**STATED TASK:**
Please revise the records from the start through the line containing "export const myFeature", changing "definition" to "params" and leaving everything else untouched. Return only those lines.

———

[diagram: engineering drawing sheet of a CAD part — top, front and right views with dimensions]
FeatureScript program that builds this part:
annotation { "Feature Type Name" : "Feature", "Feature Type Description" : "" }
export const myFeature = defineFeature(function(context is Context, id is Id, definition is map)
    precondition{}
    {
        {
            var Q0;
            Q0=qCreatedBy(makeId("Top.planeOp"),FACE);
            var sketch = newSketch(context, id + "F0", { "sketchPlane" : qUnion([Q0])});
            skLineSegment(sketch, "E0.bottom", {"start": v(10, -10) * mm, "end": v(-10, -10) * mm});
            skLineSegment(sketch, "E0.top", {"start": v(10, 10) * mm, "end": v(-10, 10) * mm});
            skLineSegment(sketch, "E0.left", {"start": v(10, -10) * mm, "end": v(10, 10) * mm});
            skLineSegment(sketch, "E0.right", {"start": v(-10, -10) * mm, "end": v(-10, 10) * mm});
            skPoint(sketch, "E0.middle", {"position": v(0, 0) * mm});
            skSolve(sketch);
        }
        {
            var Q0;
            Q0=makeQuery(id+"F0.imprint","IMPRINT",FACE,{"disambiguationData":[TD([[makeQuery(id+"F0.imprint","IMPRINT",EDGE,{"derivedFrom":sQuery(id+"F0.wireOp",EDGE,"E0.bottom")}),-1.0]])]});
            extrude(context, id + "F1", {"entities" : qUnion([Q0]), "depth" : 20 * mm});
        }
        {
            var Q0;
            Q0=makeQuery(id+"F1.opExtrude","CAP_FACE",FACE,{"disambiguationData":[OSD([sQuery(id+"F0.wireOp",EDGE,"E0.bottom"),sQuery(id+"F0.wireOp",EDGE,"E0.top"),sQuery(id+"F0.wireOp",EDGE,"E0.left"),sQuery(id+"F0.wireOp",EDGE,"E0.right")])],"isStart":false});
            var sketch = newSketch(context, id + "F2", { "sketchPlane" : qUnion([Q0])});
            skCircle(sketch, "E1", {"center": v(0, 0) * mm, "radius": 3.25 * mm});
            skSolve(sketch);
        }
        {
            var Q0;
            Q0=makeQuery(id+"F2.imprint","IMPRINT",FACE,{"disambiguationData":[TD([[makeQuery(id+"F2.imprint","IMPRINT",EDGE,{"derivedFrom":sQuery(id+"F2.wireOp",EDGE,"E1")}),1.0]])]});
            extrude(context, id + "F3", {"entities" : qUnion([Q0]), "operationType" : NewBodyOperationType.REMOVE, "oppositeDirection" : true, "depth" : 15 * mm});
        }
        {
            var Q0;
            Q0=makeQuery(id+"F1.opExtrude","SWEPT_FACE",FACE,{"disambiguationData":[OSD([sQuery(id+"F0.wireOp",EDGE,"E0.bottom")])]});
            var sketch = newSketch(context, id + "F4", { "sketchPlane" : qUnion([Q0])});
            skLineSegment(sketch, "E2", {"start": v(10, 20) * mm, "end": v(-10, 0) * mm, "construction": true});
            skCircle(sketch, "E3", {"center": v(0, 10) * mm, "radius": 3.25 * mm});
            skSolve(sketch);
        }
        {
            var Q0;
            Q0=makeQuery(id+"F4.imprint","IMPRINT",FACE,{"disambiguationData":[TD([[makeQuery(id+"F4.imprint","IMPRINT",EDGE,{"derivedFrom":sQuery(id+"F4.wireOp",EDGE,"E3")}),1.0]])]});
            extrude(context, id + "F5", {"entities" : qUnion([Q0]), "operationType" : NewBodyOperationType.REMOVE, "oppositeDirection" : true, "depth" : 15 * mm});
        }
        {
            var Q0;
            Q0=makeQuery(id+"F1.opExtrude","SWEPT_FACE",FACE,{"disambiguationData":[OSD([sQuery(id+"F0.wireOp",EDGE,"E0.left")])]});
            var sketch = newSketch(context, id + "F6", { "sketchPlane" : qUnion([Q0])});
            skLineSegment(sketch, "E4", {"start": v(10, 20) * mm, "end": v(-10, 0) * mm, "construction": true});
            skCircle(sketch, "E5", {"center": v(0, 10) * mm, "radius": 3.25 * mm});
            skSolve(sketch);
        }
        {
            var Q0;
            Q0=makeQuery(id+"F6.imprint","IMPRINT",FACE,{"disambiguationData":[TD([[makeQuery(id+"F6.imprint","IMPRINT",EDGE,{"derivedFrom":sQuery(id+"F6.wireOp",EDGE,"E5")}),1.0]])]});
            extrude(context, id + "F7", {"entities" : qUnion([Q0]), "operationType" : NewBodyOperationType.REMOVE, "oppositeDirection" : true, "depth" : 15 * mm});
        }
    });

———

**RESPONSE TO THE TASK:**
[diagram: engineering drawing sheet of a CAD part — top, front and right views with dimensions]
FeatureScript program that builds this part:
annotation { "Feature Type Name" : "Feature", "Feature Type Description" : "" }
export const myFeature = defineFeature(function(context is Context, id is Id, params is map)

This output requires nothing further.